By using our site or giving us your information, you understand that it may be transferred to our trusted third parties in other countries. However, we will always handle your data in accordance with this Privacy Policy and applicable law, wherever it is processed.

If you would like more information about international data transfers or specific safeguards in place, please contact us.

Updates to This Privacy Policy

We may update this Privacy Policy from time to time to reflect changes in our practices, legal requirements, or for other operational reasons. When we make changes, we will revise the "Effective Date" at the top of the policy. If any material changes are made, we may also notify you by email or by placing a prominent notice on our website prior to the change becoming effective, so you have a chance to review the updated policy.

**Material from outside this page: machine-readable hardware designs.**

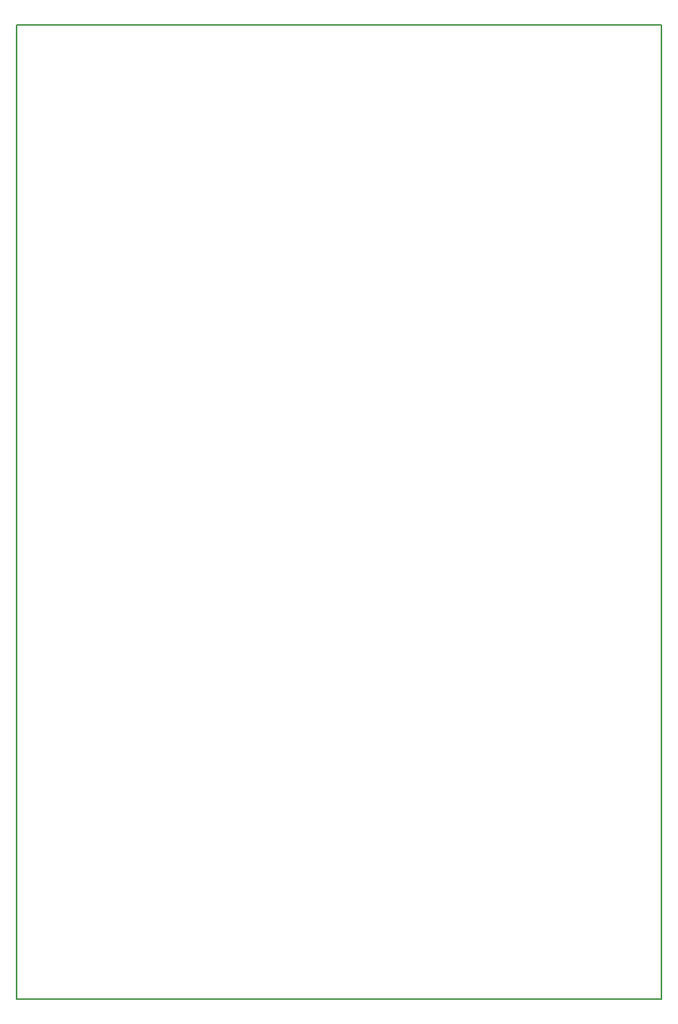
<source format=gbr>
G04 #@! TF.GenerationSoftware,KiCad,Pcbnew,5.0.2+dfsg1-1*
G04 #@! TF.CreationDate,2021-07-11T17:20:40+03:00*
G04 #@! TF.ProjectId,audio-switch,61756469-6f2d-4737-9769-7463682e6b69,V1.0*
G04 #@! TF.SameCoordinates,Original*
G04 #@! TF.FileFunction,Profile,NP*
%FSLAX46Y46*%
G04 Gerber Fmt 4.6, Leading zero omitted, Abs format (unit mm)*
G04 Created by KiCad (PCBNEW 5.0.2+dfsg1-1) date Sun 11 Jul 2021 05:20:40 PM EEST*
%MOMM*%
%LPD*%
G01*
G04 APERTURE LIST*
%ADD10C,0.150000*%
G04 APERTURE END LIST*
D10*
X100330000Y-153670000D02*
X100330000Y-44450000D01*
X172720000Y-153670000D02*
X100330000Y-153670000D01*
X172720000Y-44450000D02*
X172720000Y-153670000D01*
X100330000Y-44450000D02*
X172720000Y-44450000D01*
M02*

</source>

We encourage you to review this Privacy Policy periodically to stay informed about how we are protecting your information. Your continued use of our website or services after any modifications to this policy will signify your acceptance of the changes.

Contact Us

If you have any questions, concerns, or requests regarding this Privacy Policy or your personal data, please contact us. We are here to help and will respond as promptly as possible.

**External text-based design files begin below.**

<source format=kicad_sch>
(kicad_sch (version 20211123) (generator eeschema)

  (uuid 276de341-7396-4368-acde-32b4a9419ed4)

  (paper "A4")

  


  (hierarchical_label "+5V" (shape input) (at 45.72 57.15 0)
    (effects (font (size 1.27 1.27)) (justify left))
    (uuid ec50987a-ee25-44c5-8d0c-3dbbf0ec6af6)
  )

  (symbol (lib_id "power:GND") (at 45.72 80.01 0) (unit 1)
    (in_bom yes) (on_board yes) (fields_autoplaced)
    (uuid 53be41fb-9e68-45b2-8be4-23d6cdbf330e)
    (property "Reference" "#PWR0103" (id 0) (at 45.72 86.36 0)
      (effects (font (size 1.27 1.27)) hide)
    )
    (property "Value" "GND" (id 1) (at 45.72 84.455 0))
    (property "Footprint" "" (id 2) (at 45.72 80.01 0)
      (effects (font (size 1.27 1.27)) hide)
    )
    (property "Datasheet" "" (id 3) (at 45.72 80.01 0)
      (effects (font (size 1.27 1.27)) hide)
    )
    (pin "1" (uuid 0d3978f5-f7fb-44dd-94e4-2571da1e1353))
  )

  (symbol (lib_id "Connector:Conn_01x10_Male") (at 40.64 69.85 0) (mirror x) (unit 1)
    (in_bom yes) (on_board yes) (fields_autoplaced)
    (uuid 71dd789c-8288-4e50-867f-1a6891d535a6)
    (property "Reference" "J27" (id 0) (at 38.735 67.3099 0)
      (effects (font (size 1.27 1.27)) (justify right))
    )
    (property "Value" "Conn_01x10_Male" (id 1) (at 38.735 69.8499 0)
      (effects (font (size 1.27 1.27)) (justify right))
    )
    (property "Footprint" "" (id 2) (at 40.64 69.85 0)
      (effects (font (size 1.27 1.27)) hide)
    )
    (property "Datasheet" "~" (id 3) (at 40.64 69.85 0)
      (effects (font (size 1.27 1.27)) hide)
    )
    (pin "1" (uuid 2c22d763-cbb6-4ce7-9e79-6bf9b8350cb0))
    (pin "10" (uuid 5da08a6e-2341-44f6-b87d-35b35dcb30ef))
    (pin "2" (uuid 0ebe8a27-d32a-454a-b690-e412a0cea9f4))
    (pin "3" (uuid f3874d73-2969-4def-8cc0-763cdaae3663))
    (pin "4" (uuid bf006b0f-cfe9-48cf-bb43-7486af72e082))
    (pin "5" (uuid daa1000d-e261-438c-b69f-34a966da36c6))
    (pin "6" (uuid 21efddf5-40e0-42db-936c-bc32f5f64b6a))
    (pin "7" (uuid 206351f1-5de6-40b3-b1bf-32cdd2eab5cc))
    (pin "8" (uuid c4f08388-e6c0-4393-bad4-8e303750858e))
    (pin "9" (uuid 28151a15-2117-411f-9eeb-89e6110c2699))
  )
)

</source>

Contact Information for Data Protection Inquiries:
The AI Goldprint (DWA Training Limited)
Email: [email protected]
Postal Address: Data Protection Officer (or Privacy Team),
DWA Training Limited (The AI Goldprint)
1a City Gate, 185 Dyke Road,
Hove, BN3 1TL,
United Kingdom

Please feel free to reach out if you wish to exercise any of your rights or if you need clarification on any aspect of this policy. We value your privacy and will do our utmost to address your inquiries.

Thank you for reading our Privacy Policy. We appreciate your trust in The AI Goldprint and are dedicated to keeping your personal information safe and secure.